Hudson police and St. Croix County deputies -- not to mention our municipal judge and judges in St. Croix counties -- routinely deal with marijuana incidents. Yet we can’t help but wonder if marijuana caseloads will skyrocket as other states legalize marijuana use.

Colorado was the first. There, adults 21 and older can grow up to six marijuana plants and possess up to an ounce. Small amounts of pot are sold and taxed at state-licensed retail stores. Consumption is permitted in a manner similar to alcohol with equivalent offenses for driving while high (impaired). The media is already bragging about the amount of tax revenue generated in the first month of marijuana sales in Colorado.

The numbers show the January drug sales generated $3.5 million in taxes and fees. Of that, $2.1 million came from recreational marijuana and the remaining $1.4 million from medical marijuana. The figures from the state Department of Revenue also give a preliminary idea of the size of the marijuana trade in the state, showing $14 million worth of marijuana was sold in the first month of legal sales. Reportedly, the second month numbers are even higher -- no pun intended.

You can be sure there are legislators in every state looking, with envy, at a possible new revenue source.

Washington will have a similar system for legalized marijuana use and sales. Several other states are ready to join. Many already have legalized the use of marijuana as a painkiller for patients with debilitating ailments and diseases. Legislation in Minnesota, said to have bipartisan support, would make marijuana available to those with conditions ranging from cancer and glaucoma to AIDS and post-traumatic stress disorder, and could be an option for those with severe pain, nausea or seizures.

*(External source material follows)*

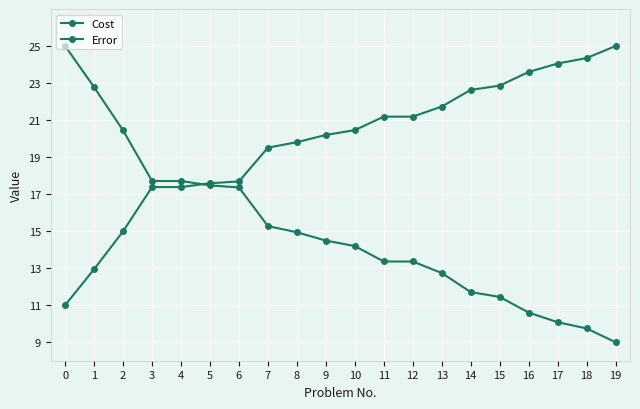

True or false: Cost and Error cross at least once.

True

Where will it all end? Does the acceptance of legalized medical marijuana slide into eventual acceptance of recreational marijuana?

California Gov. Jerry Brown, a liberal politician from the 1970s and a former Democratic presidential candidate, isn’t sold on recreational marijuana even though his state legalized medical marijuana long ago in 1996.

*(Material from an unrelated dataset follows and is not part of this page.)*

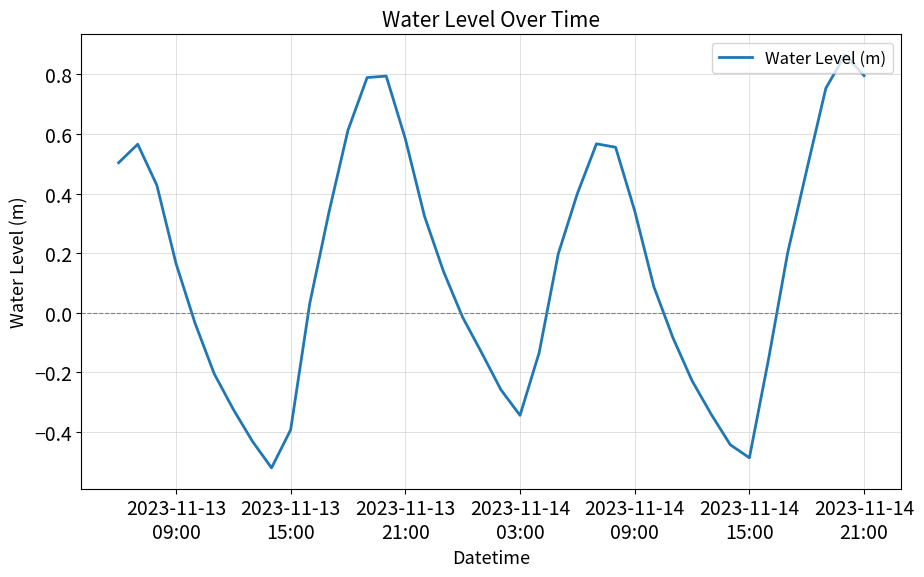

What is the difference between the maximum and minimum values?

1.4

Brown said, in effect, that California might lose its competitive edge if too many of its citizens got stoned. He said he will see how the Colorado and Washington experiments go before deciding if California will follow suit.

On NBC’s Meet the Press, Brown said: “The world’s pretty dangerous, very competitive. I think we need to stay alert, if not 24 hours a day, more than some of the potheads might be able to put together…The problem with anything, a certain amount is OK. But there is a tendency to go to extremes. And if all of a sudden, if there’s advertising and legitimacy, how many people can get stoned and still have a great state or a great nation?”

That brings us back to Wisconsin and Hudson. How do our schools (and parents) keep teaching and warning children and youth about healthy choices and dangerous drug use? How do our police and judges keep enforcing drug laws when tolerance for a major drug like marijuana is reaching an all-time high in many parts of the country?

As this tolerance and acceptance of marijuana grows and spreads, there will be pressure felt at local and state levels to somehow respond. Unfortunately, this drug dilemma is a work in progress. There is no longer a consensus, which means no immediate solution.